Victor's Cry gave it the old college try in the Dubai Duty Free but he was never catching the leaders through the latter stages. After Saturday's action American-trained horses remain winless on turf in Dubai.

Almost as disappointing as Bourbon Bay and Champ Pegasus were the three Yanks in the Al Quoz Sprint. American speed failed to materialize as Stradivinsky, Quick Enough and Mr Gruff were never close up at any stage of the 5-furlong turf Group 2.

It was hoped that Sweet Ducky might give us a hint as to where American 3-year-olds stood with respect to at least some of their foreign competition. But in finishing thirteenth of 14 in the UAE Derby, beaten 37 1/2 lengths, we can draw no conclusions, except to say that Sweet Ducky did his Holy Bull conqueror Dialed In no favors, especailly as Dialed In has since failed in at 1-5 in a mere optional claimer at Gulfstream Park.

Godolphin emerged as the one of the big winners on the night with three victories: Skysurfers in the Godolphin Mile, the filly Khawlah in the UAE Derby, and Rewilding in the Sheema Classic. Perhaps an even bigger winner was Rewilding's dam Darara.

In Rewilding, Darara was producing the Sheema Classic winner for the second year in a row, her Singspiel mare Dar Re Mi having won the race in 2010. Now a venerable 28 years of age, Darara is a daughter of Top Ville out of the Abdos mare Delsy. In 1986 she won the 1 1/2-mile, Group 1 Prix Vermeille and the 1 1/4-mile, Group 3 Prix de Psyche when trained by Alain de Royer-Dupre for her owner/breeder, the Aga Khan.

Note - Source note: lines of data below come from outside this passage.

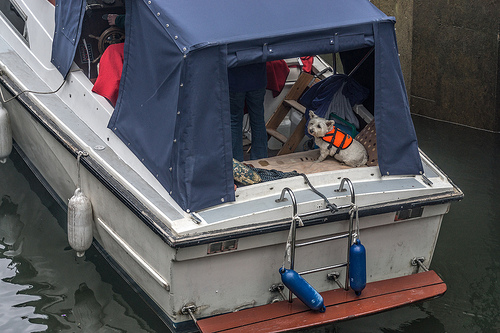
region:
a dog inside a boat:
[300, 99, 444, 245]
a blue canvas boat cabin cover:
[97, 6, 429, 196]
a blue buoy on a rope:
[342, 224, 381, 306]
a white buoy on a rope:
[55, 165, 98, 268]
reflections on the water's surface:
[3, 223, 61, 331]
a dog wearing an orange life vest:
[302, 108, 377, 169]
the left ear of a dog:
[329, 118, 336, 130]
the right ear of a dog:
[305, 108, 318, 120]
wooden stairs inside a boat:
[260, 67, 322, 156]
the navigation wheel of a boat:
[88, 15, 133, 68]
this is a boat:
[68, 39, 463, 299]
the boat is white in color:
[106, 214, 145, 264]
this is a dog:
[298, 114, 365, 156]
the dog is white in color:
[345, 146, 365, 159]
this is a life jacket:
[333, 127, 353, 139]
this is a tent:
[148, 45, 196, 125]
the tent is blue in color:
[165, 31, 197, 95]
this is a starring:
[92, 27, 122, 40]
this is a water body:
[458, 214, 494, 306]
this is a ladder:
[275, 95, 296, 142]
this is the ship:
[99, 9, 389, 277]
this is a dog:
[303, 111, 365, 158]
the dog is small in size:
[302, 110, 363, 162]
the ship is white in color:
[177, 252, 249, 300]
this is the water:
[38, 272, 108, 329]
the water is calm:
[0, 258, 97, 328]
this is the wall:
[421, 6, 483, 86]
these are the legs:
[235, 96, 263, 150]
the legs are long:
[233, 91, 265, 151]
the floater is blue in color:
[353, 239, 366, 292]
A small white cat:
[314, 118, 364, 153]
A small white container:
[61, 179, 101, 263]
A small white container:
[2, 93, 19, 169]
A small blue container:
[272, 265, 325, 311]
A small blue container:
[335, 228, 374, 298]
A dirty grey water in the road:
[20, 266, 75, 305]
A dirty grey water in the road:
[7, 179, 60, 249]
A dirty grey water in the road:
[473, 241, 495, 331]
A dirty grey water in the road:
[461, 140, 493, 258]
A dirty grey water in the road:
[414, 306, 447, 323]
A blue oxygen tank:
[278, 267, 331, 314]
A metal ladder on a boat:
[271, 176, 356, 288]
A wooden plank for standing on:
[182, 265, 451, 332]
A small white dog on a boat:
[305, 114, 370, 165]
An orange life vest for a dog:
[323, 122, 354, 155]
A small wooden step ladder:
[256, 64, 326, 154]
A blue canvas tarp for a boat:
[55, 2, 430, 210]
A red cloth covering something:
[90, 39, 127, 104]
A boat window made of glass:
[0, 0, 35, 43]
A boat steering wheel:
[85, 12, 132, 70]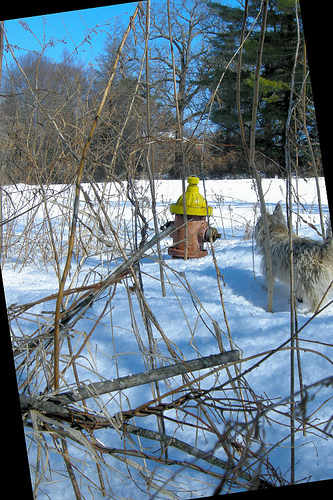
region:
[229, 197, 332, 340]
small dog in the snow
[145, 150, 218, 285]
fire hydrant in the snow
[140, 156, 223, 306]
red and yellow fire hydrant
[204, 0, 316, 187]
pine tree with green needles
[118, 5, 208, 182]
tall, leafless tree in winter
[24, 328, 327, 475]
dead branches in winter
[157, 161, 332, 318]
white dog investigating fire hydrant in winter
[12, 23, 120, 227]
sunny winter day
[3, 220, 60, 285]
tall dead grass in the snow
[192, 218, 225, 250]
water outlet for connecting fire hose to the hydrant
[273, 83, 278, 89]
leaves of a tree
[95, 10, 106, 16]
section of blue sky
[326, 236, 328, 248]
tail of a dog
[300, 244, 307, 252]
part of dog's body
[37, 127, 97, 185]
section of wooden plantation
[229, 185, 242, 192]
section of white snow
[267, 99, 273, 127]
section of a stem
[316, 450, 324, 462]
part of a snowy surface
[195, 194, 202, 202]
yellow part of a water outlet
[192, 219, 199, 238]
section of a water outlet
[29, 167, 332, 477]
snow is on the ground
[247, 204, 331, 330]
a dog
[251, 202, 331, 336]
a dog is standing in the snow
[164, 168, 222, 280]
a fire hydrant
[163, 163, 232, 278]
a fire hydrant is in the snow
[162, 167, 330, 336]
the dog walks towards the fire hydrant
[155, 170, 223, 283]
the hydrant is orange and yellow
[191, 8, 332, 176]
pine trees by the field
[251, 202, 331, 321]
the dog is white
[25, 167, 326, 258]
the fire hydrant is at the edge of a field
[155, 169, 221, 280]
a yellow and red fire hydrant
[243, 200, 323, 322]
a scruffy haired dog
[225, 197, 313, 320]
a small dog looking across field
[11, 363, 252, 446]
several tree limbs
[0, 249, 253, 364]
white show on the ground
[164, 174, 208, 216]
yellow top of a fire hydrant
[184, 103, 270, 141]
green trees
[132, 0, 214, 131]
a tall tree with no leaves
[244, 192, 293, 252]
a small dogs ear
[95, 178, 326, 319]
a small dog looking at a fire hydrant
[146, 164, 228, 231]
Fire hydrant with a yellow top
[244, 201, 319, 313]
A white dog in the snow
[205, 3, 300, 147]
Tall green pines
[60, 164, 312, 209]
A snowy field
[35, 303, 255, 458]
Bare twigs bunched together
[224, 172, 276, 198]
Light shining on the snow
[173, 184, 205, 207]
Fading yellow paint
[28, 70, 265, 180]
Trees border a field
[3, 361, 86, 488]
The side of a window frame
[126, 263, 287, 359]
A bluish glow in the snow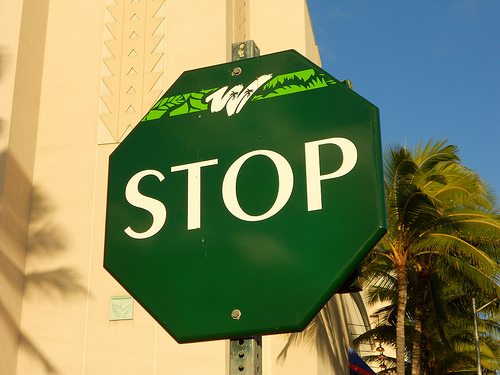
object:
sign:
[102, 48, 388, 345]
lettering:
[122, 168, 168, 240]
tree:
[363, 135, 500, 374]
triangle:
[347, 345, 377, 374]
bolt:
[230, 308, 241, 320]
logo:
[141, 67, 338, 123]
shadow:
[274, 280, 361, 375]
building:
[1, 0, 405, 374]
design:
[99, 1, 167, 145]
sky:
[307, 0, 497, 196]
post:
[229, 334, 265, 374]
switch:
[109, 296, 134, 321]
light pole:
[472, 297, 483, 374]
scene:
[1, 3, 500, 373]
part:
[366, 50, 417, 71]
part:
[236, 69, 240, 73]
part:
[232, 311, 235, 316]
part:
[147, 254, 190, 317]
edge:
[356, 290, 466, 324]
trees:
[359, 137, 449, 375]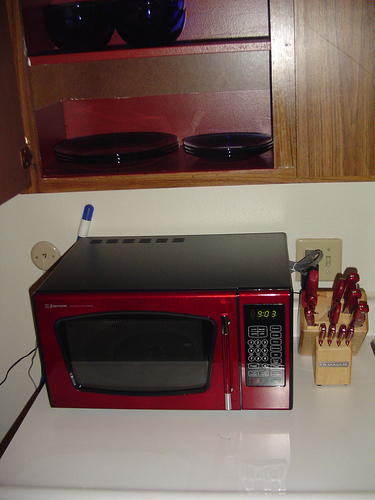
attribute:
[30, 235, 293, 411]
microwave — red, black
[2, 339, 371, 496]
counter — white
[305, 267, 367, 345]
knives — red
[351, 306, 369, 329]
handle of knife — red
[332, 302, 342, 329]
handle of knife — red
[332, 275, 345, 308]
handle of knife — red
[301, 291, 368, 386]
knife holder — wooden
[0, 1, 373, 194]
cabinet — brown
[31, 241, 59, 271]
telephone outlet — tan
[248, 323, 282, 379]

Darara's first stakes winner was Dariyoun, a Shahrasatani colt who took the Gran Premio de Madrid in 1992 before moving to France where he won a listed race at Maisons-Laffitte. A 1989 mating with Nijinsky produced in Dardjini the winner of the 1997 Grade 1 Denny Gold Novice Chase at Leopardstown.

Darara's Sadler's Wells colt Darazari won the 1 5/8-mile, Group 2 Prix de Maurice de Nieuil at Maisons-Laffitte in 1996. Another son of Sadler's Wells, Diaghilev, won the 1 1/4-mile, Group 3 Prix La Force at Chantilly in 2002 before moving to Hong Kong where, racing as River Dancer, he won the 2004 renewal of the 1 1/4-mile, Group 1 Queen Elizabeth II Cup.

Dariyoun, Dardjini and Darazari were all bred by the Aga Khan. After being purchased by Andrew Lloyd-Webber, Darara produced River Dancer (ex-Diaghilev), Dar Re Mi and Rewilding for the composer's Watership Down Stud.

Dar Re Mi, who raced in Lloyd-Webber's colors, had preceded her Sheema Classic heroics with Group 1 victories in the 1 1/4-mile Pretty Polly Stakes and the 1 1/2-mile Yorkshire Oaks. She also crossed the line first in the 2009 Prix Vermeille, only to lose the race in the stewards' room in what many believed was an unjust decision.

The Mahmoud Al Zarooni-trained Rewilding finished third in last year's Epsom Derby behind runaway winner Workforce before landing the 1 1/2-mile, Group 2 Great Voltigeur Stakes. That he was winning the Sheema Classic off a 6 1/2-month absence bodes very well for his chances in all of the big 12-furlong races around the world this year. He is expected to be seen next at Epsom on June 3 in the Coronation Cup.

Darara was pensioned off after producing Rewilding, since when she has joined Hasili and Better Than Honour as one of the world's best broodmares.